Le présent accord pourra également être dénoncé à l’initiative de l’employeur à tout moment, conformément aux articles L.2261-9 à L.2261-13 du Code du travail. Les parties devront respecter un préavis de 3 mois. Les parties devront respecter les modalités de dénonciation suivantes : La dénonciation sera notifiée par lettre recommandée avec AR ou par courrier remis en main propre à chacune des autres Parties signataires et déposée auprès de la Direccte et au Secrétariat-greffe des Prud'hommes. Durant la procédure de dénonciation, l'accord restera applicable sans aucun changement. Un nouvel accord peut être conclu y compris avant l’expiration du délai de préavis. Les dispositions du nouvel accord se substitueront alors intégralement à celles de l'accord dénoncé dès son entrée en vigueur sauf autre date de prise d’effet prévue dans le nouvel accord. En cas de procès-verbal de consultation constatant le défaut d'accord, l'accord ainsi dénoncé restera applicable sans changement pendant une année, qui commencera à courir à l'expiration du délai de préavis de 3 mois en cas de dénonciation par l’employeur et du délai de préavis d’un mois en cas de dénonciation par les salariés.
Suivi
En application de l’article L.2222-5-1 du Code du travail, les parties signataires conviennent de prévoir les modalités de suivi de l’accord et de fixer un rendez-vous annuel pour un bilan de la mise en œuvre du présent accord. La commission de suivi est composée d’un représentant de l’employeur et d’un représentant du personnel. La commission a pour mission d’assurer le suivi de la mise en œuvre de l’accord et le cas échéant, la proposition d’éventuelles améliorations ou adaptations.
Dépôt
Le présent accord fera l'objet du dépôt prévu à l'article D.2231-4 du Code du Code du travail :
Sur la plateforme de téléprocédure « TéléAccords » du ministère du travail,
Auprès du secrétariat-greffe du Conseil de Prud’hommes de Saint-Denis de la Réunion.

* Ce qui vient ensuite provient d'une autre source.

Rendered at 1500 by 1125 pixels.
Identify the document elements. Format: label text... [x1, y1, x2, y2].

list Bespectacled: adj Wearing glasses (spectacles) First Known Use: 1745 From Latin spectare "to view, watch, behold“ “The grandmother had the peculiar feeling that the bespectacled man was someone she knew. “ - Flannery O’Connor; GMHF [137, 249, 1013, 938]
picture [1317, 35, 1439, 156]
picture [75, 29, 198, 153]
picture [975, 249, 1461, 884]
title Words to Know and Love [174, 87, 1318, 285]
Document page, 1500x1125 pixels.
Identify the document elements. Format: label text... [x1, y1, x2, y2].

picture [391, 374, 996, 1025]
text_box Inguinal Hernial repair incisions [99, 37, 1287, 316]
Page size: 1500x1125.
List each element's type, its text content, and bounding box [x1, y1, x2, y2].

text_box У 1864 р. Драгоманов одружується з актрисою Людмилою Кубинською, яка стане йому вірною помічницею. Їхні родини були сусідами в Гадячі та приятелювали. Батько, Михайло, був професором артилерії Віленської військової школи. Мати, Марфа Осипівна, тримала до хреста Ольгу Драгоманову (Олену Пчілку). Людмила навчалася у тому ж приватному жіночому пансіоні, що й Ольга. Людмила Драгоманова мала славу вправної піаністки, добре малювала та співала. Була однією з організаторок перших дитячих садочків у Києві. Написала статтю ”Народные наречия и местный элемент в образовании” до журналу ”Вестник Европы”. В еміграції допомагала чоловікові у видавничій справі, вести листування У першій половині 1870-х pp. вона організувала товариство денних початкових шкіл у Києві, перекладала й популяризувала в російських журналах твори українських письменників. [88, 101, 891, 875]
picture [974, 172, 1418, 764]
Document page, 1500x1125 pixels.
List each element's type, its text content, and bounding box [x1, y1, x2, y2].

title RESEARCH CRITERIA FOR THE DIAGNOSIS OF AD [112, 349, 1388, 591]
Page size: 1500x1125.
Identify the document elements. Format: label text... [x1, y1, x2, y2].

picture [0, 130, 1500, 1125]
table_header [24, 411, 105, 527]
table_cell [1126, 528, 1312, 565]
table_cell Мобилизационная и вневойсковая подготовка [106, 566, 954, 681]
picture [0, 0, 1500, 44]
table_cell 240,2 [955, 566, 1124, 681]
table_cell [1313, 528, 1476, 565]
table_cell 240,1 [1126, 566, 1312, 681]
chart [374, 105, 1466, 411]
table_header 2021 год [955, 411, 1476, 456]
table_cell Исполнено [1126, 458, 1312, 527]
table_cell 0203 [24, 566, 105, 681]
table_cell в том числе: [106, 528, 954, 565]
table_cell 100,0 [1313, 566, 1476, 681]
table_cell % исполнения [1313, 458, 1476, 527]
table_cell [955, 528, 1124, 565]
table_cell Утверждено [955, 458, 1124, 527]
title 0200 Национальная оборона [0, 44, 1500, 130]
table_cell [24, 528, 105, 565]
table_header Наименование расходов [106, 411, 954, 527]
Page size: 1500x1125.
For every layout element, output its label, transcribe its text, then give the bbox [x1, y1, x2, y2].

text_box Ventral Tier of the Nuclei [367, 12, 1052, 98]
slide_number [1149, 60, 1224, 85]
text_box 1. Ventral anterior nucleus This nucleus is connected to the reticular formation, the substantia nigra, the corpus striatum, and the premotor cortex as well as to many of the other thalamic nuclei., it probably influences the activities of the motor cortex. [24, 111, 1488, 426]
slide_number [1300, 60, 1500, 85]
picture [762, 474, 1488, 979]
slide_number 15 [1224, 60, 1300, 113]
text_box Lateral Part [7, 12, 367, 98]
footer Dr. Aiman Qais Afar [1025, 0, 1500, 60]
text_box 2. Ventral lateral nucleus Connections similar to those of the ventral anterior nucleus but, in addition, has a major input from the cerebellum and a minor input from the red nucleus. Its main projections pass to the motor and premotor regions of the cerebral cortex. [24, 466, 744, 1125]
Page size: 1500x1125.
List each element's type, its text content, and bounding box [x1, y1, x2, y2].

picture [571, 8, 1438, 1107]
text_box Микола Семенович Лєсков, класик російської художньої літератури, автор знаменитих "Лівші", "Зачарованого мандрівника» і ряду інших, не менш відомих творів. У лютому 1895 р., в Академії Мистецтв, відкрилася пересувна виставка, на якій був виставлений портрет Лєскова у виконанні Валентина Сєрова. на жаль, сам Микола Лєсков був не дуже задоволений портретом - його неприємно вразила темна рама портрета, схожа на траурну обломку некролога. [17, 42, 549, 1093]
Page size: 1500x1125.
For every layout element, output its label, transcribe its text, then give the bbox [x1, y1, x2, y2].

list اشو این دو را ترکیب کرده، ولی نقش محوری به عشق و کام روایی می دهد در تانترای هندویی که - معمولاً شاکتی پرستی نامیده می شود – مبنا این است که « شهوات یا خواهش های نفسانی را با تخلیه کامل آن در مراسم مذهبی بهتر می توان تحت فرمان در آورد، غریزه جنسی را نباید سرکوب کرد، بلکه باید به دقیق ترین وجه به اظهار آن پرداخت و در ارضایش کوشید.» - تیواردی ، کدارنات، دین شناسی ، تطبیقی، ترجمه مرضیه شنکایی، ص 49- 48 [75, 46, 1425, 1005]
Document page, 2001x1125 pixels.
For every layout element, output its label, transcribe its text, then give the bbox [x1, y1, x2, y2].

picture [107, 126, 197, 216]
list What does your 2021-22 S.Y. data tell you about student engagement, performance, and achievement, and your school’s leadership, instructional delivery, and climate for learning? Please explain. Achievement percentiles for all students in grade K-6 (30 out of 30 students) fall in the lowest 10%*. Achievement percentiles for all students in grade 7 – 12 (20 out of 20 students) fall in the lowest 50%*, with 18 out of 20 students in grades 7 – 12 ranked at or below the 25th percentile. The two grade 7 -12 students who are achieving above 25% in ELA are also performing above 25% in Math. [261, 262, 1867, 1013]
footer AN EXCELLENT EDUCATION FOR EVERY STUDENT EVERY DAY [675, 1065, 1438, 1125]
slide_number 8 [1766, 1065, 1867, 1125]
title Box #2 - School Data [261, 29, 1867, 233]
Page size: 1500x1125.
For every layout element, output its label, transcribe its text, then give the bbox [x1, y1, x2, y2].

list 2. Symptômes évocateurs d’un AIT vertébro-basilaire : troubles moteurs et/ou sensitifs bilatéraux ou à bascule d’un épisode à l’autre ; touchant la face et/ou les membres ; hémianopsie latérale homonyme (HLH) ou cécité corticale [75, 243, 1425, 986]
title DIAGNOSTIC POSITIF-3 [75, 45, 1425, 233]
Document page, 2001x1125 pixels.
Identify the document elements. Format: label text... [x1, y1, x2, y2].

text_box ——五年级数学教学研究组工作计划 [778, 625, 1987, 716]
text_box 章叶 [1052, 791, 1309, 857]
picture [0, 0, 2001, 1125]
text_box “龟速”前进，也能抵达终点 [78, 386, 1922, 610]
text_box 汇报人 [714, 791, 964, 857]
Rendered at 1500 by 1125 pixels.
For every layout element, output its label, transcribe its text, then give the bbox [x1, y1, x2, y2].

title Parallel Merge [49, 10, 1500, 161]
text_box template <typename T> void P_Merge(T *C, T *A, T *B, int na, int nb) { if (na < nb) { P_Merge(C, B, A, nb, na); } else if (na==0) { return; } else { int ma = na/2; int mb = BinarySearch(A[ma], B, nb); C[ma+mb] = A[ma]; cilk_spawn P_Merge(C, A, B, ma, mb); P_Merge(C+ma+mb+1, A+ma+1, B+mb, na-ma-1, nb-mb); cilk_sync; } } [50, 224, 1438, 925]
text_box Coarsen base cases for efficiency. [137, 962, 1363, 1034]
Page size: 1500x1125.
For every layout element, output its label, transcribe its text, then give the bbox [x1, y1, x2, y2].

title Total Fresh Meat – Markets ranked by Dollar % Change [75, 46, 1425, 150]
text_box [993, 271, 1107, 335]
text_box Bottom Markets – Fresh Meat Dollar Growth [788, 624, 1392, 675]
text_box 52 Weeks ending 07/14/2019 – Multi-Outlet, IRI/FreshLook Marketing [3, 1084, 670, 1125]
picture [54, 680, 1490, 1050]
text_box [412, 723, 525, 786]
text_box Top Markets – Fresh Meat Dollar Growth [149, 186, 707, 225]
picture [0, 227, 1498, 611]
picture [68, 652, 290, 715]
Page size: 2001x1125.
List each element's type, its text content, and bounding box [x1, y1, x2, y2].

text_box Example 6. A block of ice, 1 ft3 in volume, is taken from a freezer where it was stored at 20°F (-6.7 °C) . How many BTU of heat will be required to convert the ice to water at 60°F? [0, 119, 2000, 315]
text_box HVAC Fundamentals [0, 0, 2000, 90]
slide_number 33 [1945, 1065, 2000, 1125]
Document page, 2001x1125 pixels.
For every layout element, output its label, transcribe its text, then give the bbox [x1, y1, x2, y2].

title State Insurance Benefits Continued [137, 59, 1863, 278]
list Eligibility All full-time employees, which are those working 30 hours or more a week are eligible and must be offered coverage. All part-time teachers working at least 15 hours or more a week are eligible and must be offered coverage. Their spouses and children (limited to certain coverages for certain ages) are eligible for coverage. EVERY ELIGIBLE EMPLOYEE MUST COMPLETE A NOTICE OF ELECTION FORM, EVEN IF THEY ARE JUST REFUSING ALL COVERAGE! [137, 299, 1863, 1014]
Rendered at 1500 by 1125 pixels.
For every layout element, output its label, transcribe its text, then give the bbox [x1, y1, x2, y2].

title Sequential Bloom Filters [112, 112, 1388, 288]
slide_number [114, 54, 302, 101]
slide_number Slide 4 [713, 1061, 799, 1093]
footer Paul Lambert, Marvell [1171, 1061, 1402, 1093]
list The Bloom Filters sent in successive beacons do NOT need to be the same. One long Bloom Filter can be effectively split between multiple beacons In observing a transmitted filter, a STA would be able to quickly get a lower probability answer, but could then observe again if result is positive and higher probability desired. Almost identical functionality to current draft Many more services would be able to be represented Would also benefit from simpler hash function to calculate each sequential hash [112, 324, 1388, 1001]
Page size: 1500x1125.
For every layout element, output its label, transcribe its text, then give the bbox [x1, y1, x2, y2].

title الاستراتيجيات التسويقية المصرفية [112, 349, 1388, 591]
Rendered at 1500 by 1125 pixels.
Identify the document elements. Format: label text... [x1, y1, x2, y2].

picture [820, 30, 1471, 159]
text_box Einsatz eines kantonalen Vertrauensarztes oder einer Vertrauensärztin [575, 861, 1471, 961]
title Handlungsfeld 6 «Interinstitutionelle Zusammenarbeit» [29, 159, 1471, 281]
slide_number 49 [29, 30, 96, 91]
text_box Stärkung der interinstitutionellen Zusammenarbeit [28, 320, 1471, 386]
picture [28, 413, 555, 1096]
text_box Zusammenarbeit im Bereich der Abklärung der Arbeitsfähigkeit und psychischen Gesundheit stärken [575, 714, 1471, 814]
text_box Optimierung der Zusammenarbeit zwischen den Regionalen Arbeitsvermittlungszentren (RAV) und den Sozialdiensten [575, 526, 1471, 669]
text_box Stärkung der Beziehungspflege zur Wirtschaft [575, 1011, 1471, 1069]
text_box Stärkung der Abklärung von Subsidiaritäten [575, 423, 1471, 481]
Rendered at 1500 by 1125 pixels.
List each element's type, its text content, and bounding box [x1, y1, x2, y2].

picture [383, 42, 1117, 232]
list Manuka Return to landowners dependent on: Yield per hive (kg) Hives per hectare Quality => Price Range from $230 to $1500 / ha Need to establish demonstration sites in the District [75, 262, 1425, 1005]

Le dépôt sera accompagné des pièces suivantes, conformément à l’article D.2231-7 du code du travail :
copie de l’accord signé en PDF avec la liste d’émargements des salariés,
copie de l’accord anonymisé en version Word,
copie de la consultation des salariés.
Chaque partie signataire conservera un exemplaire de l’accord. Un avis sera affiché dans l’entreprise, mentionnant le lieu et les modalités selon lesquels le présent accord pourra être consulté par le personnel.
Durée et entrée en vigueur de l'accord
Le présent accord est conclu pour une durée indéterminée. Il entre en vigueur le 20 janvier 2026.